------ INPUT DATA ------

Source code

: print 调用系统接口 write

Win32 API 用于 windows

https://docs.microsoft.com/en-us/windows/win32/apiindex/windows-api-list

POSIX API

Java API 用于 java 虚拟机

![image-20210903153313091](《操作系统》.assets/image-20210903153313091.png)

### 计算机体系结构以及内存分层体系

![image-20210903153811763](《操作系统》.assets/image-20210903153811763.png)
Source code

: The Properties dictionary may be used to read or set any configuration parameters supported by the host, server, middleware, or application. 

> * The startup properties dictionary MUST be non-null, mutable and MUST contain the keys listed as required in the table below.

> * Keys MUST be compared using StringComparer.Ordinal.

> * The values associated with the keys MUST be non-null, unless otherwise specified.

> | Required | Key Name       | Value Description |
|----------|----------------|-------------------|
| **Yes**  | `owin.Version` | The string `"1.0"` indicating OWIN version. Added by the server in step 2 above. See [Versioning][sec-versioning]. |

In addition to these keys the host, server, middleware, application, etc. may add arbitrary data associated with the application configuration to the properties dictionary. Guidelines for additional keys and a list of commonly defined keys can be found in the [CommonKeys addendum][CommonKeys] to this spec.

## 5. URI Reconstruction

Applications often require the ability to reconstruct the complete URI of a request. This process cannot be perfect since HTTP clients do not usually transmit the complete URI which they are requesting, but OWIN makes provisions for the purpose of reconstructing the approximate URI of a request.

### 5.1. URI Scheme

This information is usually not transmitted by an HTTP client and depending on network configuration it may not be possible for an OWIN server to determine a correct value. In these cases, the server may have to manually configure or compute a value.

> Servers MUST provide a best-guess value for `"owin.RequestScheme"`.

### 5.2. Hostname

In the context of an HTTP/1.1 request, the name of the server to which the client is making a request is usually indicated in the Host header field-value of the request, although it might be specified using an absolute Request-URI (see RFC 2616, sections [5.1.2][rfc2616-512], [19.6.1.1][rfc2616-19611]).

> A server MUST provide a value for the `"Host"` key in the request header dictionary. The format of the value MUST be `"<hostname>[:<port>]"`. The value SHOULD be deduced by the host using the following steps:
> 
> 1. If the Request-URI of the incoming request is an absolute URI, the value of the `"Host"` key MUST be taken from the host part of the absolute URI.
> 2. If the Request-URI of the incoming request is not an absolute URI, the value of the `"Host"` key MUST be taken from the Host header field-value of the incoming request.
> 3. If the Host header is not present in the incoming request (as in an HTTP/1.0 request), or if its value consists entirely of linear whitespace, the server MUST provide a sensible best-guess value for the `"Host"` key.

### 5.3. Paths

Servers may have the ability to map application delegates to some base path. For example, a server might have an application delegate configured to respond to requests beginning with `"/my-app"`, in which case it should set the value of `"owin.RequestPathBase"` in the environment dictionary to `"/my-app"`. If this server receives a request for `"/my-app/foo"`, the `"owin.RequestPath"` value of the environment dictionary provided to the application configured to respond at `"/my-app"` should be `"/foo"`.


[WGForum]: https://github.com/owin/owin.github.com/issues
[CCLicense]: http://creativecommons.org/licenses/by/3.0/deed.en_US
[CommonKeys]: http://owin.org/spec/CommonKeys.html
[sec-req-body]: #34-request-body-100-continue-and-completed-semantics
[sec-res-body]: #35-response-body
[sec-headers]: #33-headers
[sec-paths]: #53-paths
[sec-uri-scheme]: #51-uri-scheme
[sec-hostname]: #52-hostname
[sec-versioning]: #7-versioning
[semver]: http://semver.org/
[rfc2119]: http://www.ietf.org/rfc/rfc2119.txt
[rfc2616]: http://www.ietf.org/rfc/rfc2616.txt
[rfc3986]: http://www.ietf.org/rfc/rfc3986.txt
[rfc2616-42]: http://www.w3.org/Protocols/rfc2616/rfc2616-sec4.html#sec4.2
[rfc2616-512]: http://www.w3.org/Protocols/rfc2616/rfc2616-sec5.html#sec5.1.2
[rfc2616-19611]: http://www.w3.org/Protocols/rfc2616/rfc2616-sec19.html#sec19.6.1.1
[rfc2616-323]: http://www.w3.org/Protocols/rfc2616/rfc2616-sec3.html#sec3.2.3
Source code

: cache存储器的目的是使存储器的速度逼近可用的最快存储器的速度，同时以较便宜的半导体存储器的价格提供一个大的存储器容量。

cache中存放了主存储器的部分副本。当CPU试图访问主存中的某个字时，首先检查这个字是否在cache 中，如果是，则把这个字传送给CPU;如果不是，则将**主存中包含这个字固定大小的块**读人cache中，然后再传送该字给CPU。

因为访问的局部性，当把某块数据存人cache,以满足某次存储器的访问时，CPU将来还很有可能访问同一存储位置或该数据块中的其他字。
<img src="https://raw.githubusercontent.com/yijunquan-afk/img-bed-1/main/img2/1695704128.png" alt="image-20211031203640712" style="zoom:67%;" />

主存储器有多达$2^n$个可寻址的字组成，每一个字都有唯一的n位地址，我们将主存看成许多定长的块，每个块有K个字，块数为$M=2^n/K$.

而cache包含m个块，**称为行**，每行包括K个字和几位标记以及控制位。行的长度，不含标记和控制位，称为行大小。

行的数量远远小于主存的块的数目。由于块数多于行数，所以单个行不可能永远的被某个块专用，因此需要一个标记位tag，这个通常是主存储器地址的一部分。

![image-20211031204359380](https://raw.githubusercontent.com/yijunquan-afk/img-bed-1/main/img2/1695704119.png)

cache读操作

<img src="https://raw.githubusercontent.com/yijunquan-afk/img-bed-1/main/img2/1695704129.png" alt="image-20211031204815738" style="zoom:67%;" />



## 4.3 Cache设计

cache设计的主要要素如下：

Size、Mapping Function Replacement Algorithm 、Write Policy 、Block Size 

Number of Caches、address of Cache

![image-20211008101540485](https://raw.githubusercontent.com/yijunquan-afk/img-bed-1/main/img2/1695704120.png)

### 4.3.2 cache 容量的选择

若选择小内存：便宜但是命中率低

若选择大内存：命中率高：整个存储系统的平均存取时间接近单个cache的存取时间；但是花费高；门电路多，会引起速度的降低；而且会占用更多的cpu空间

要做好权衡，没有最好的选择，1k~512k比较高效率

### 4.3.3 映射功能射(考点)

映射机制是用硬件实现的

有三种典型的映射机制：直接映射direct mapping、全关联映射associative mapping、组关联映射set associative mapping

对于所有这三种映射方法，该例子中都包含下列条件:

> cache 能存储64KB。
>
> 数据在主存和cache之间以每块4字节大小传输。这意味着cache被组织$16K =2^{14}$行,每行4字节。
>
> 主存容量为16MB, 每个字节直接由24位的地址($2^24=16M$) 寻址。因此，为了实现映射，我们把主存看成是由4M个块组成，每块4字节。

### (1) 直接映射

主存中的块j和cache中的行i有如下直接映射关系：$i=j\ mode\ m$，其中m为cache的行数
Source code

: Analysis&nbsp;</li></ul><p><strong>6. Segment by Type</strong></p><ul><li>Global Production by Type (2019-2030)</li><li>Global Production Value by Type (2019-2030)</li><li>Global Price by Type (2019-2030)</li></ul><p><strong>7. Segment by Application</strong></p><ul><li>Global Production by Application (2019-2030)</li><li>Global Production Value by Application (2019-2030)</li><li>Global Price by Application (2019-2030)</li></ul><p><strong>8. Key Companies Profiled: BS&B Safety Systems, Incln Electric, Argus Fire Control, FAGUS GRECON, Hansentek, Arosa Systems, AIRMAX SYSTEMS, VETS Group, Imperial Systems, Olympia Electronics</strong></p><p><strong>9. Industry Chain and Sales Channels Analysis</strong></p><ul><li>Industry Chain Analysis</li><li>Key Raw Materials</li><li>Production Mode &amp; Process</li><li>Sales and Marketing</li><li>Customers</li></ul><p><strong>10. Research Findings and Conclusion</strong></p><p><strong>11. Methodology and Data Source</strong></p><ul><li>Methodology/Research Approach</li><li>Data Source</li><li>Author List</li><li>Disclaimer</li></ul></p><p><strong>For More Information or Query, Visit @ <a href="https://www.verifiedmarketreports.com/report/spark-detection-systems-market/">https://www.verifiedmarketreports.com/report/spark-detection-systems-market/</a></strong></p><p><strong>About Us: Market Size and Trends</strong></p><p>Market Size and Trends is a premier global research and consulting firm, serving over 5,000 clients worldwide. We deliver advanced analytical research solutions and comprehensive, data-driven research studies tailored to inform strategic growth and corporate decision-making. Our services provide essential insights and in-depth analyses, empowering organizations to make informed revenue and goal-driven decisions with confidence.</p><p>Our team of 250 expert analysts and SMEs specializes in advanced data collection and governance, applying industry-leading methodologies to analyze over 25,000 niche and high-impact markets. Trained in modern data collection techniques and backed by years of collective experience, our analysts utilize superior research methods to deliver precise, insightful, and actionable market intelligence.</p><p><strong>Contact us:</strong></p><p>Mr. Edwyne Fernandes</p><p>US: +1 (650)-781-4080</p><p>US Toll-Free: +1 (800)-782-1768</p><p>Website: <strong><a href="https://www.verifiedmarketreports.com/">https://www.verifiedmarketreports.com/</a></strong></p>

------

(DESCRIPTION OF THE TASK): Your task is to collect every line above that contains the word "main".

(EXERCISE RESPONSE):
<img src="https://raw.githubusercontent.com/yijunquan-afk/img-bed-1/main/img2/1695704128.png" alt="image-20211031203640712" style="zoom:67%;" />
![image-20211031204359380](https://raw.githubusercontent.com/yijunquan-afk/img-bed-1/main/img2/1695704119.png)
<img src="https://raw.githubusercontent.com/yijunquan-afk/img-bed-1/main/img2/1695704129.png" alt="image-20211031204815738" style="zoom:67%;" />
![image-20211008101540485](https://raw.githubusercontent.com/yijunquan-afk/img-bed-1/main/img2/1695704120.png)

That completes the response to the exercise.